The first distinction you start to make in your notes is what is background and what is an action.
Things you have to do are embedded within the torrent of notes you take over time.
And as you probably already know – it is a torrent.
You will fill notebook after notebook, easily.
I know, for example, that I can fill a standard reporter’s notebook in around 20 days – a book to a month.
That piles up quickly – but what’s the point of all this?
What are you trying to do?
Record the past in its entirety?
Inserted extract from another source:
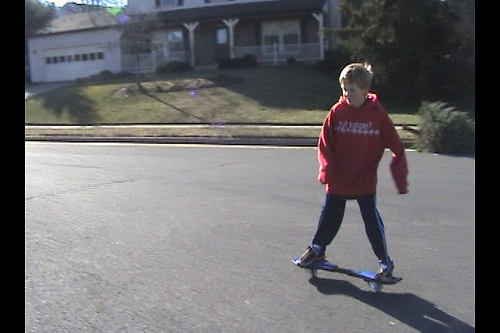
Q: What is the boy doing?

Surely that’s an impossible and pointless task?
Seeing what you pay attention to
The thing is, your notes aren’t really about recording everything.
They’re really about paying attention – about what you pay attention to.
Life comes at you in this unceasing rush – there’s data and information everywhere you turn.
But what matters is what matters to you and the people you’re working with.
And that’s what your notebook is doing, it’s helping you filter everything out there to the things that matter to those of you in the situation right now.
When someone talks to you they’re telling you about things that they think are important to know.
So you jot those down, write down as much of what you’re hearing as they speak.
As you jot things down you’ll see connections – the things before will relate to the things after.
You’ll see relationships and missing bits – which will lead you to ask questions that will lead to answers which will lead to you writing down more notes.
And at the end of your session you will have a few pages of notes and a better understanding and something to look back on later – something that captures points your memory has simply let float away and something that captures things you have to do next.
Now, all this might seem really very basic.
What I’m saying to you is that you should take notes.
Well, actually what I’m saying is that if you want to be a professional then you must take notes.
If you’re early on in your career then you should never turn up to a meeting without your notebook.
Quite frankly, if you’re later on in your career and turn up without a notebook, I’m not sure you should be in the meeting.
Speaking for myself the ability to take notes – to be the person that remembers what was said, what was meant and what must be done – gives you an advantage.
You have a better chance at recognizing what must be done next.
But do others see it this way as well – perhaps in the next post I might look at a few other people and see what they say about this business of taking notes.
That might be interesting, to some of us anyway, before we move on to what happens next after you’ve captured what you’ve heard and seen.